Les voitures polluantes ne pourront plus circuler dans certaines villes

Le projet ZAPA vient d’être lancé : les voitures polluantes ne pourront circuler dans certaines villes à partir de 2012.

Projet ZAPA : interdire l’accès des voitures polluantes dans certaines villes

Des « zones d’actions prioritaires pour l’air » ou ZAPA seront testées à partir de 2012 dans certaines collectivités locales. L’accès des véhicules jugés polluants dans ces zones sera alors plus règlementé ou totalement interdit selon les décisions qu’aura prises chaque agglomération. À ce propos, Nathalie Kosciusko-Morizet, ministre de l’Écologie et des Transports, a présenté lors des Assises de la qualité de l’air qui se sont tenues à Paris dans la semaine du 4 avril une nomenclature de ces véhicules polluants. Ces derniers sont notamment classés en quatre catégories allant de A à D, comprenant les voitures légères construites avant le 1er octobre 1997, les deux-roues, trois-roues et quads édités avant le 1er juillet 2004 et les autocars, bus et poids lourds mis en circulation avant le 1er octobre 2001.

La nomenclature est basée sur les normes européennes qui fixent le taux de rejets polluants des véhicules accepté dans les agglomérations.
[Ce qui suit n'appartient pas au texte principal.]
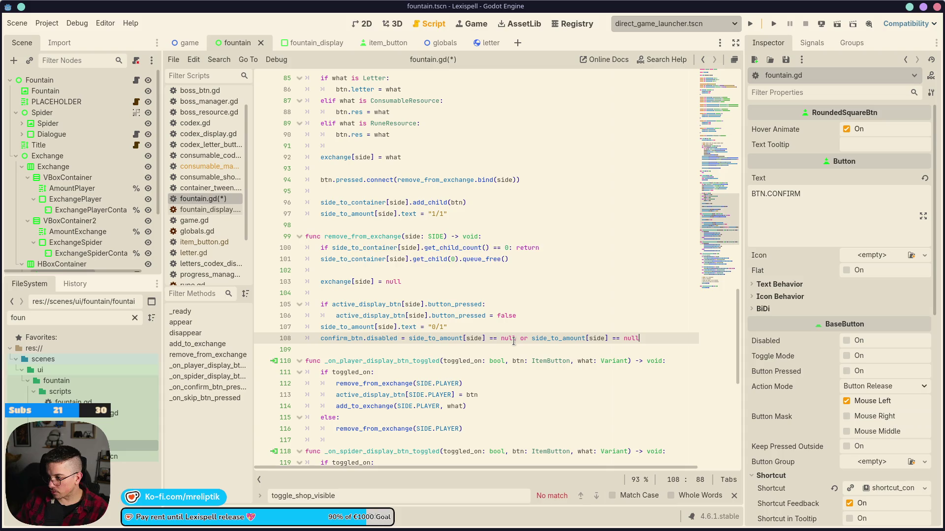
key(ctrl+s)
Step: Change the indexes to SIDE.PLAYER and SIDE.SPIDER, copy the line into add_to_exchange, and save
click(516, 349)
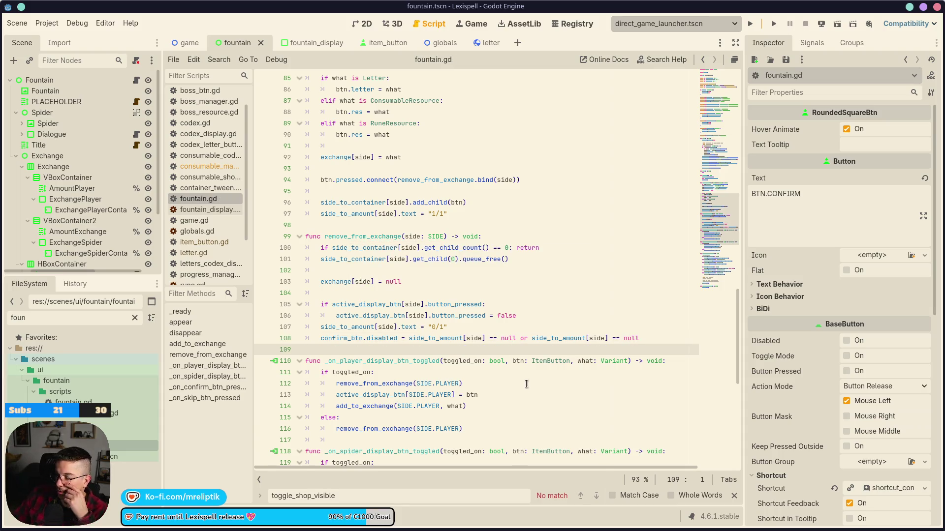
double_click(472, 339)
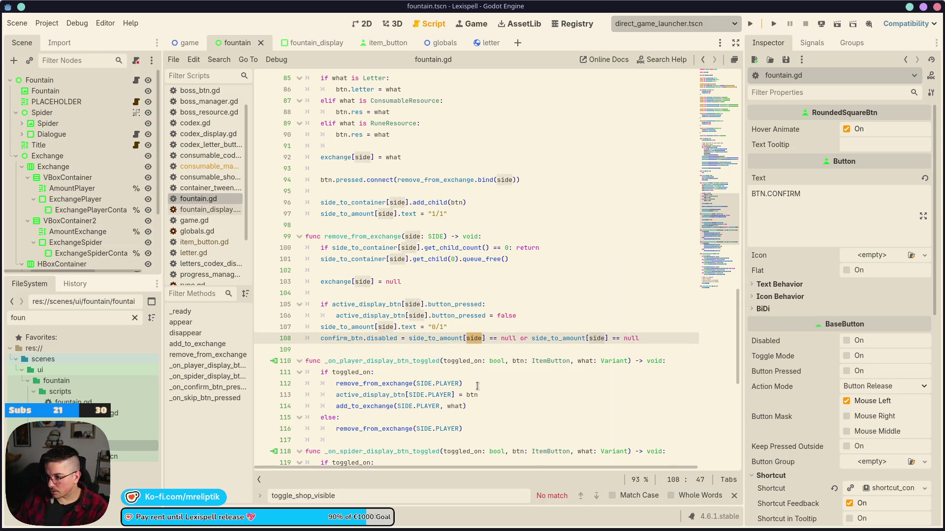
text(SIDE.PLAYER)
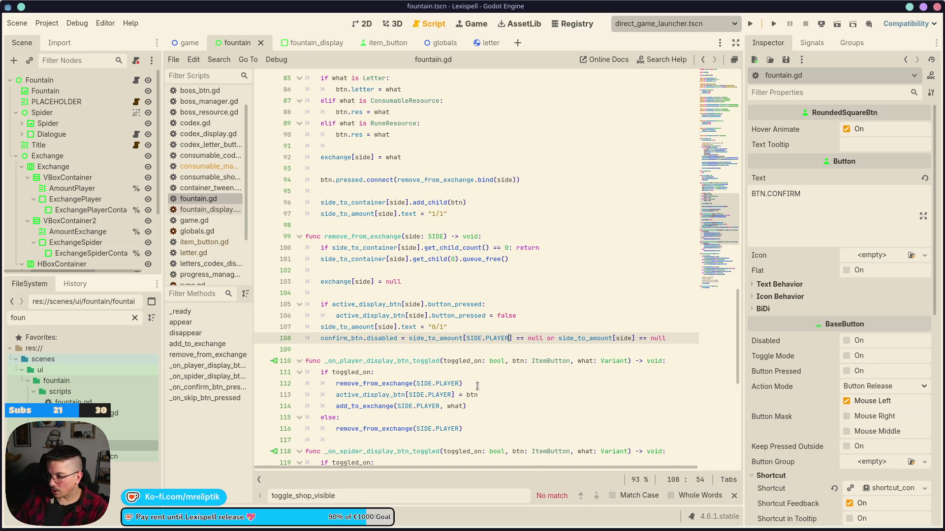
key(ctrl+z)
text(SIDE.P)
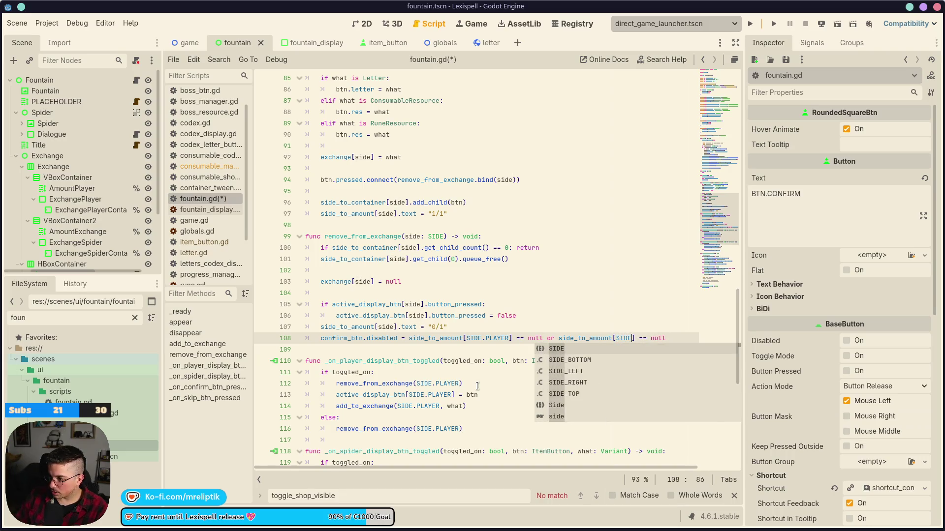
key(Return)
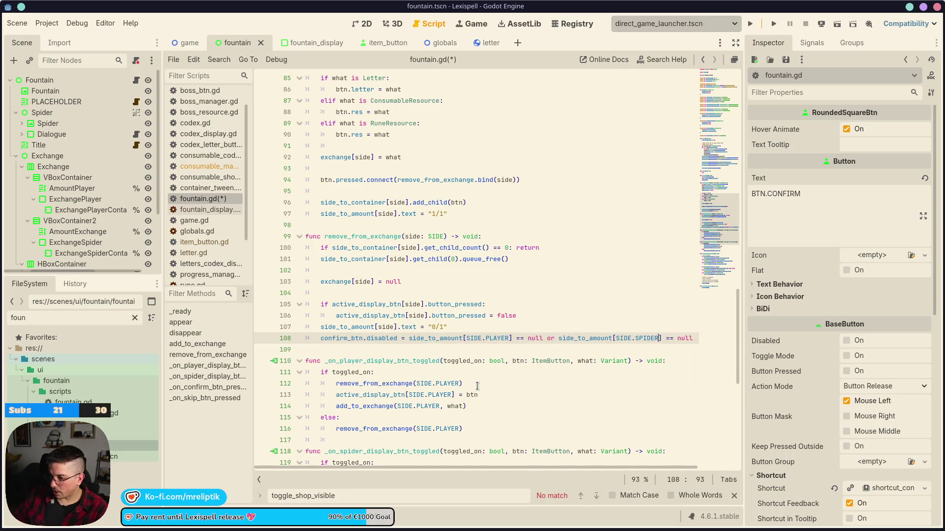
key(ctrl+alt+Down)
key(alt+Up)
key(alt+Up)
key(alt+Up)
key(alt+Up)
key(alt+Up)
key(ctrl+s)
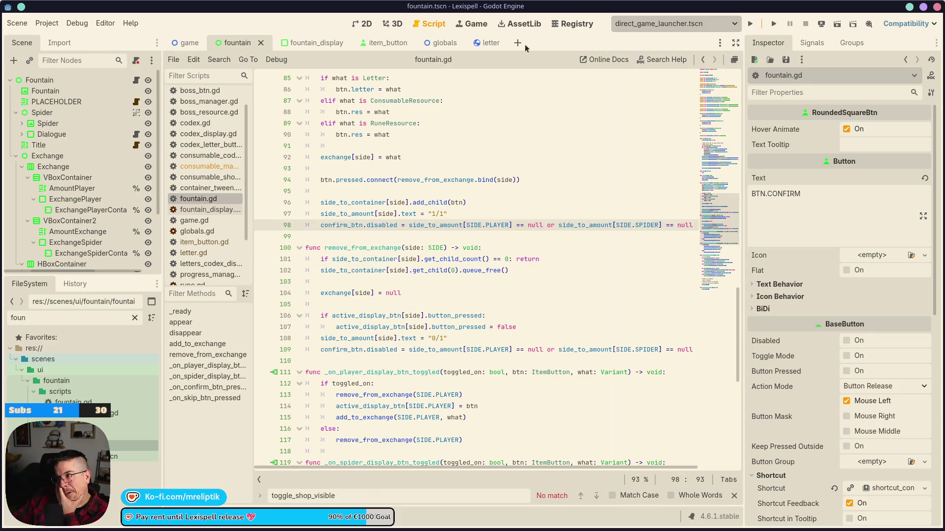
click(472, 24)
Step: Return to the fountain.tscn 2D layout after briefly checking the game preview
click(364, 23)
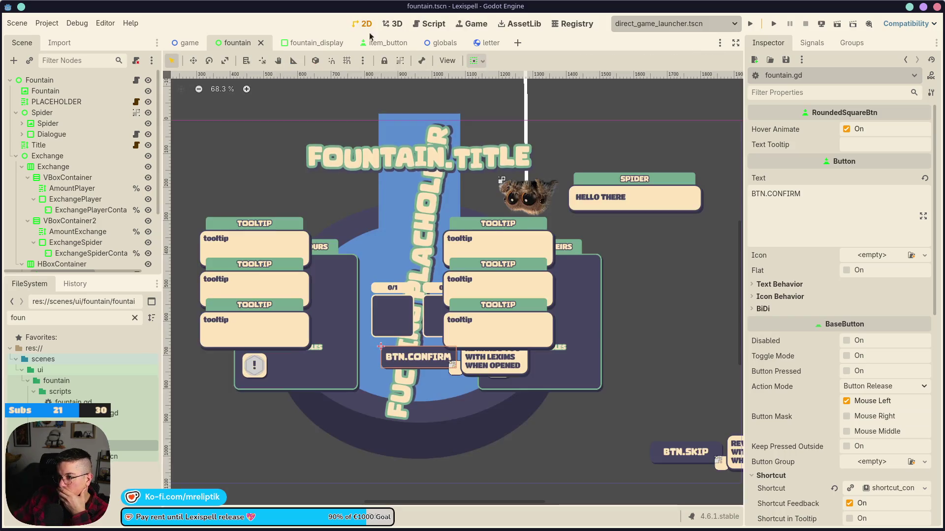
click(471, 25)
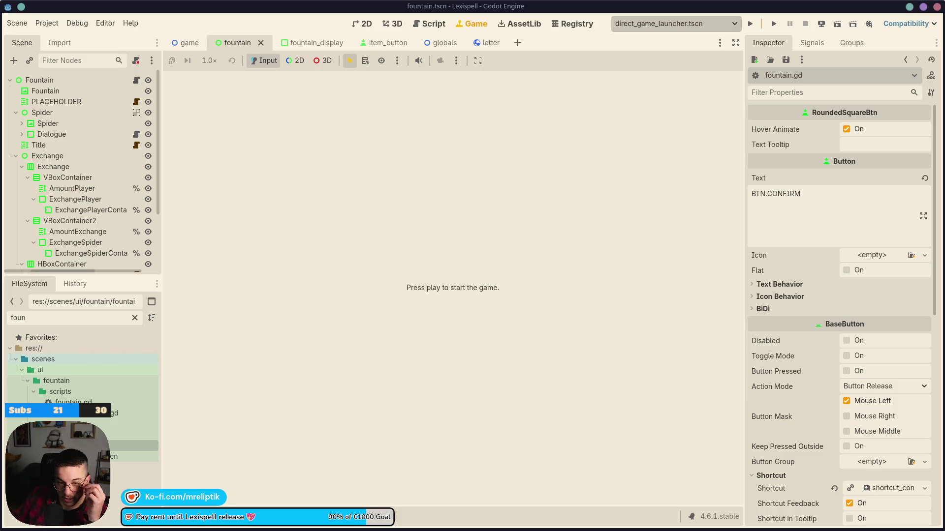
key(ctrl+F1)
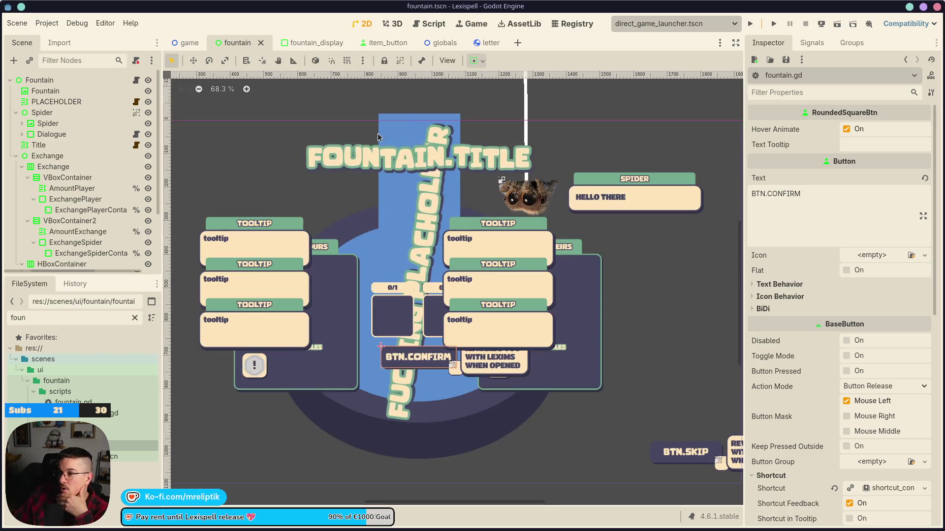
Step: Inspect the Fountain root and TweenAppear node properties, then open game.tscn
scroll(399, 309, down, 3)
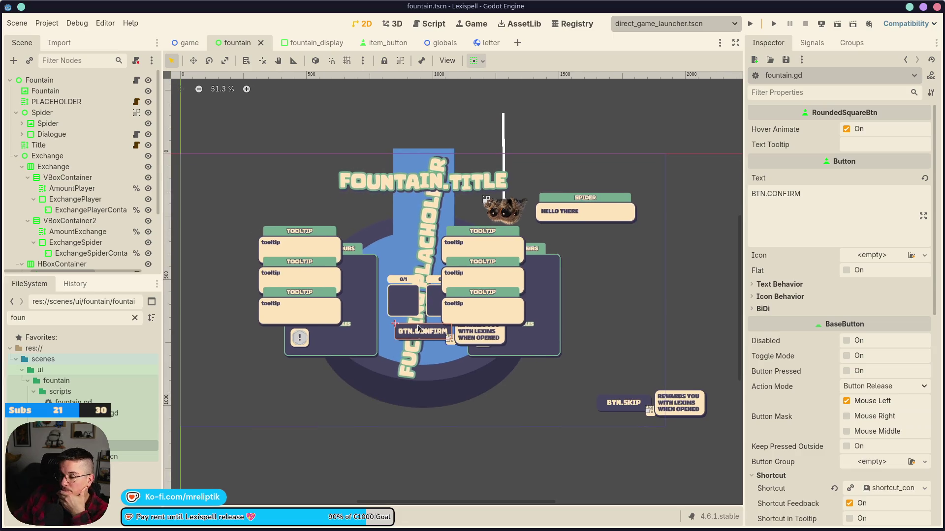
click(642, 224)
D’après le gouvernement, une telle initiative a permis à certains pays européens de réduire sensiblement leurs émissions de particules fines de moins de 10 microns de diamètre ou PM10 ; ainsi, Londres a pu diminuer ses émissions de 19 %, Berlin de 25 % et Stockholm de 40 %. Huit agglomérations se sont d’ores et déjà porté volontaires pour être des ZAPA, dont Paris, Bordeaux, Saint-Denis, Grenoble, Nice, Aix-en-Provence, Lyon et Clermont-Ferrand, avec des subventions de l’État à l’appui. Par ailleurs, les véhicules d’utilité publique tels que ceux de la gendarmerie, des forces de police, des pompiers, des SAMU, des services d’urgence des hôpitaux... échappent au projet.

Bannir les voitures polluantes et se plier aux normes européennes

Sans oublier de rappeler l’importance de la mise en place de transports alternatifs pour servir les populations concernées, l’association des Maires de grandes villes de France ou AMGVF a salué l’annonce de Nathalie Kosciusko-Morizet. Le projet ZAPA permettra en effet de réduire significativement le taux de pollution dans les agglomérations, gardant celui-ci en dessous des limites fixées par les normes européennes relatives aux émissions polluantes. Malgré une baisse des émissions de monoxyde de carbone et de dioxyde de soufre constatée en 2010, le ministère de l’Écologie rappelle que de fortes concentrations en azote (NO2) et en PM10 ou particules fines de moins de 10 microns de diamètre ont encore été enregistrées en 2010 dans des zones urbaines et périurbaines.

La moyenne annuelle des concentrations en NO2 dans les zones situées près du trafic est en l’occurrence en progression par rapport à 2009, avec une moyenne de 49 μg/m3. Les grandes agglomérations telles qu’Aix en Provence-Marseille et Paris sont les plus touchées. La valeur limite annuelle des émissions de PM10 est également dépassée. Déjà pour 2011, les premières données montrent des dépassements journaliers supérieurs à celui autorisé par la réglementation européenne qui est de 40 μg/m3. Provence-Alpes-Côte d’Azur, Île-de-France et Rhône-Alpes, Lyon, Paris, la Martinique, Toulouse, la Réunion sont notamment concernées par une telle situation. Une dizaine de sites industriels périurbains et urbains et 17 sites à proximité du trafic ont quant à eux dépassé la valeur limite quotidienne de 50 μg/m3 durant 35 jours imposée par la réglementation européenne.